[SHORT PROBLEM] Copy the rows again, beginning with the line that contains "order: Primates" and ending with the line that contains "scientific name: Lathraea squamaria". Substitute "species" for "scientific name" throughout, leave everything else unchanged, and omit the pictures.
>> Start STORED DATA
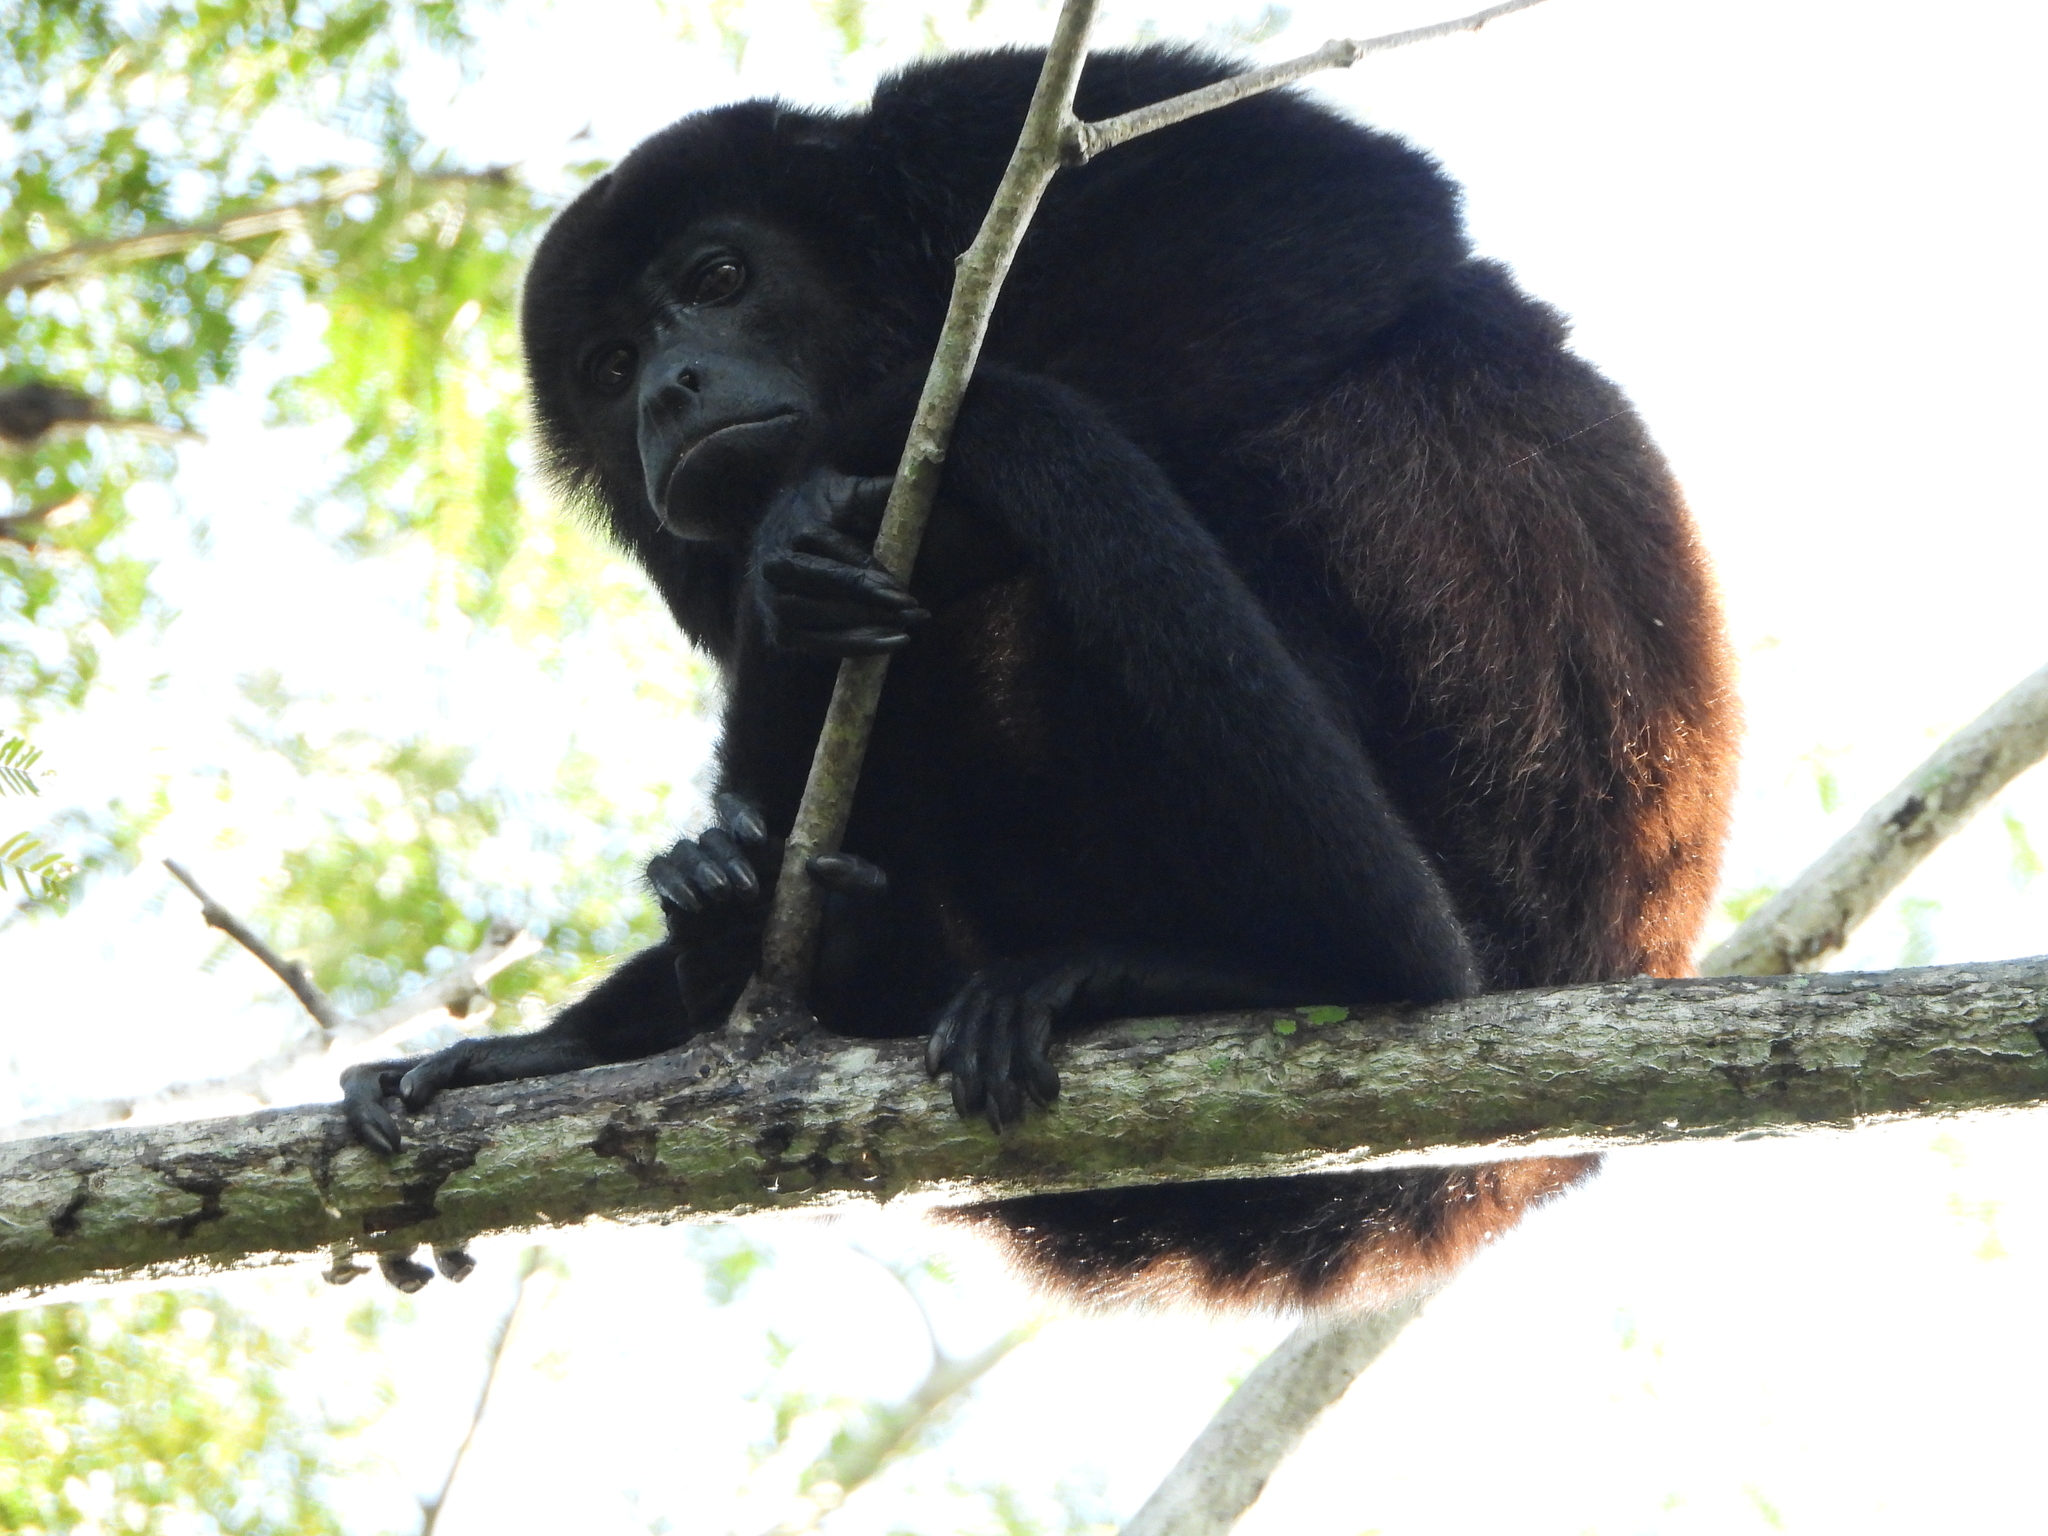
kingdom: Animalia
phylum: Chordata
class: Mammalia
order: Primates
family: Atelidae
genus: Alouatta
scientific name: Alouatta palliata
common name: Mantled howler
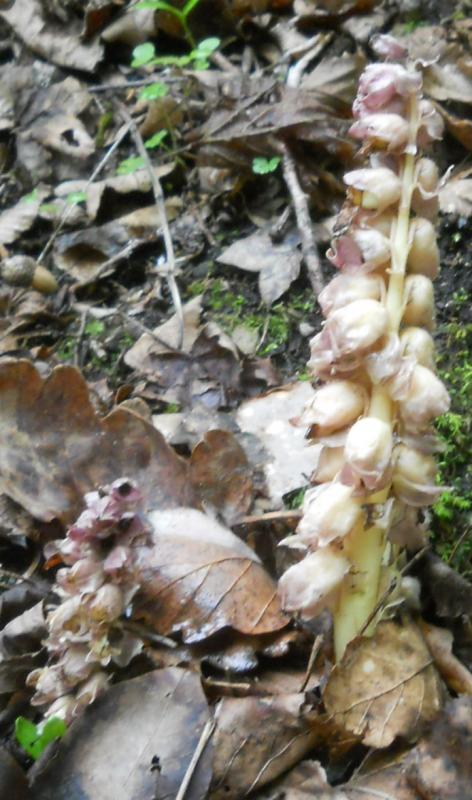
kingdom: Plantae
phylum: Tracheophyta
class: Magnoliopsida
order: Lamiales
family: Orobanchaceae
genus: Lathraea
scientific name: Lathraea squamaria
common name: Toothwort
>> End STORED DATA
>> Start STORED DATA
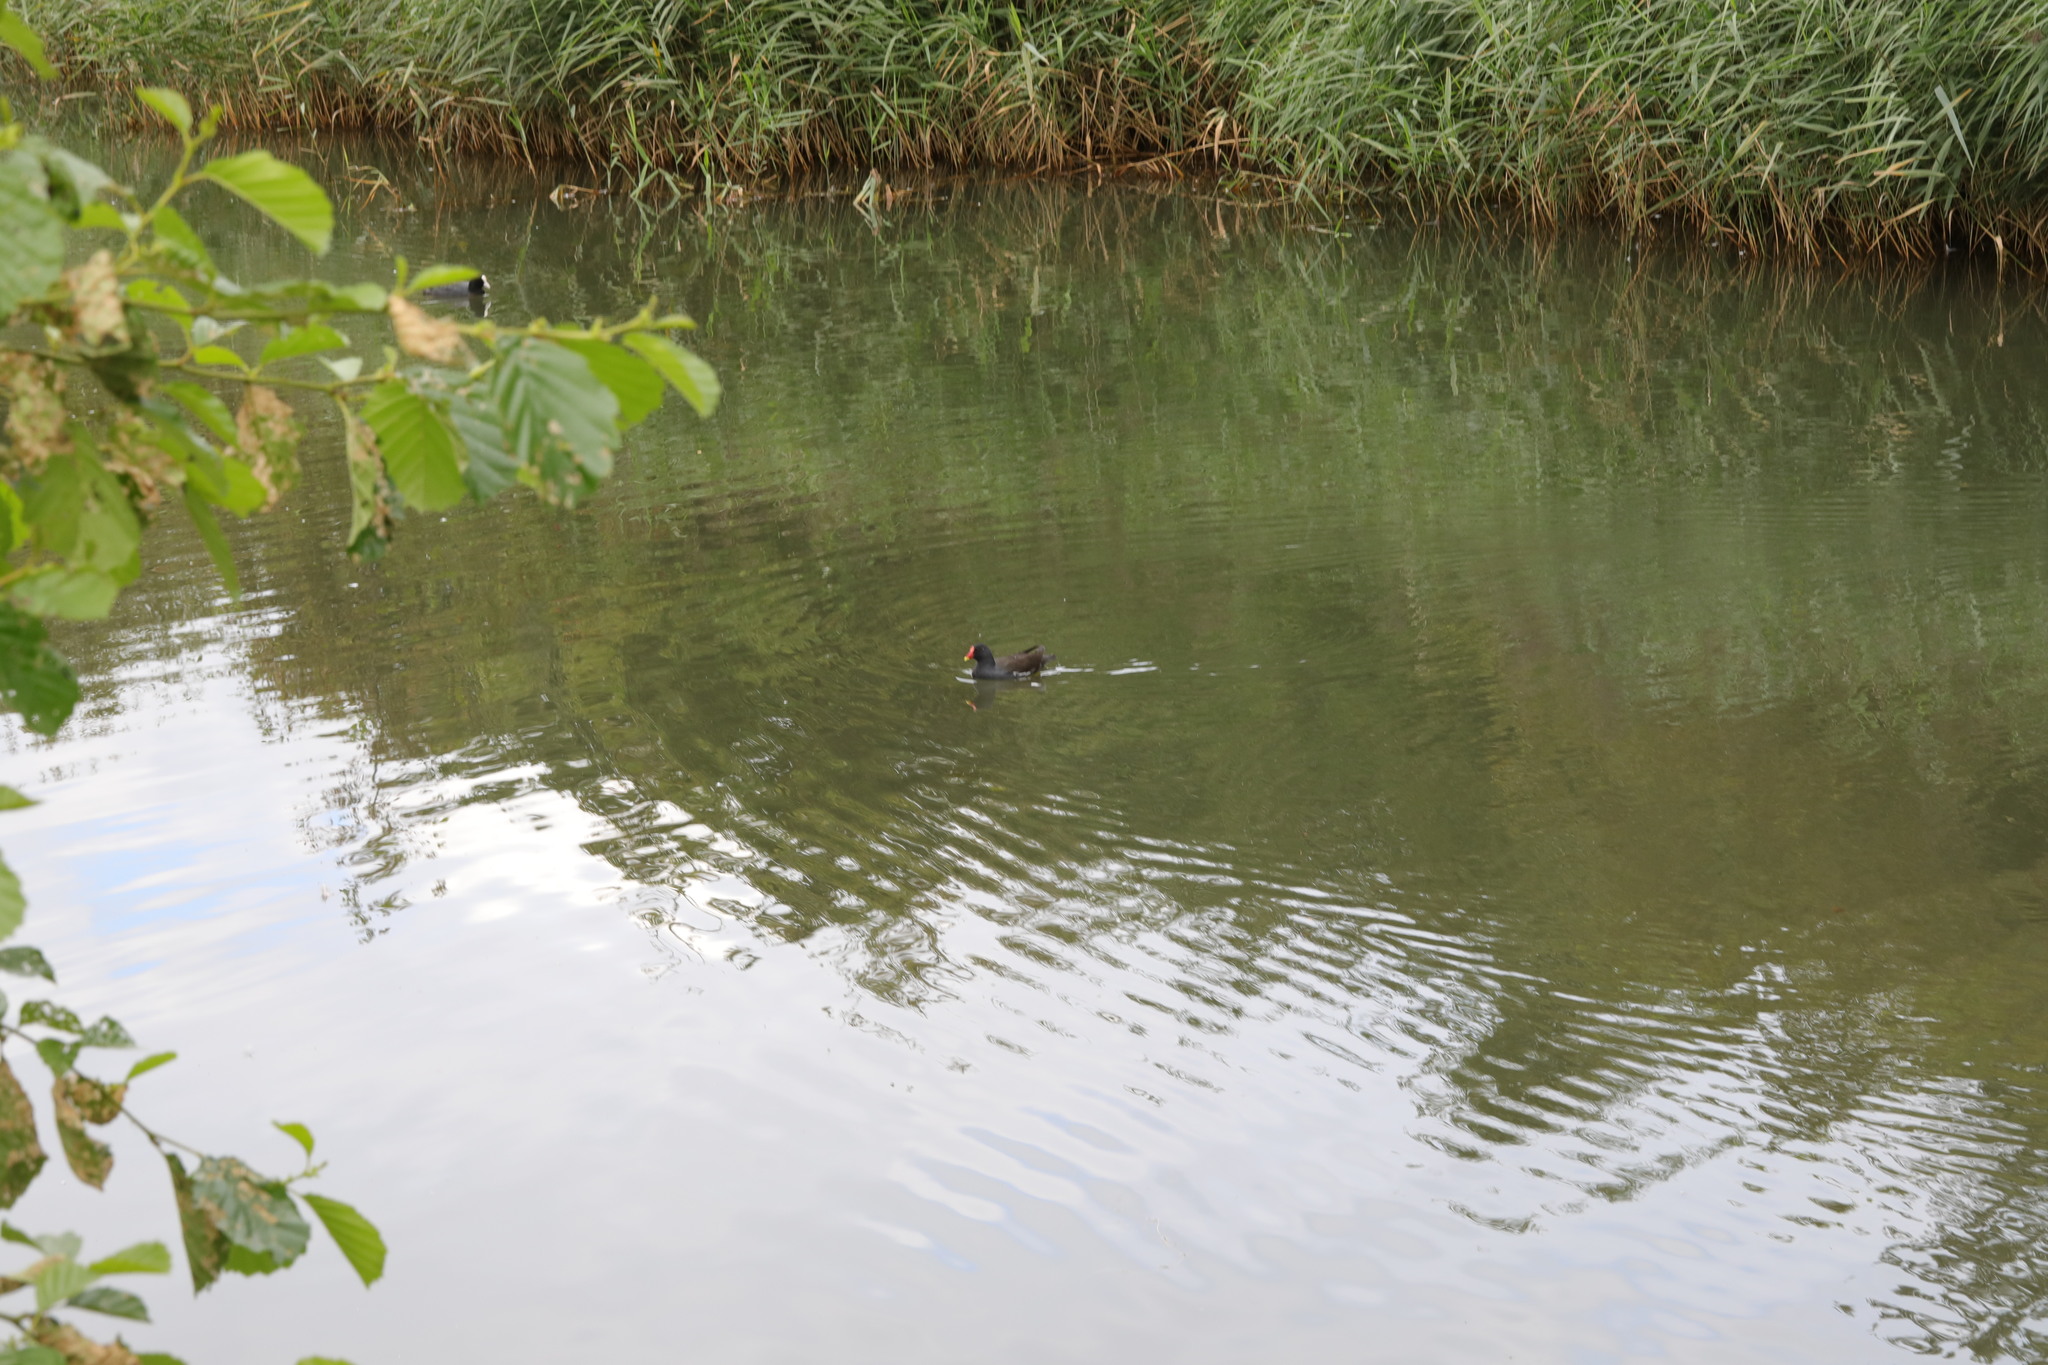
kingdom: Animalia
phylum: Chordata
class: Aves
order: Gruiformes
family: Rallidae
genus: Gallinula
>> End STORED DATA
[RESPONSE]
order: Primates
family: Atelidae
genus: Alouatta
species: Alouatta palliata
common name: Mantled howler
kingdom: Plantae
phylum: Tracheophyta
class: Magnoliopsida
order: Lamiales
family: Orobanchaceae
genus: Lathraea
species: Lathraea squamaria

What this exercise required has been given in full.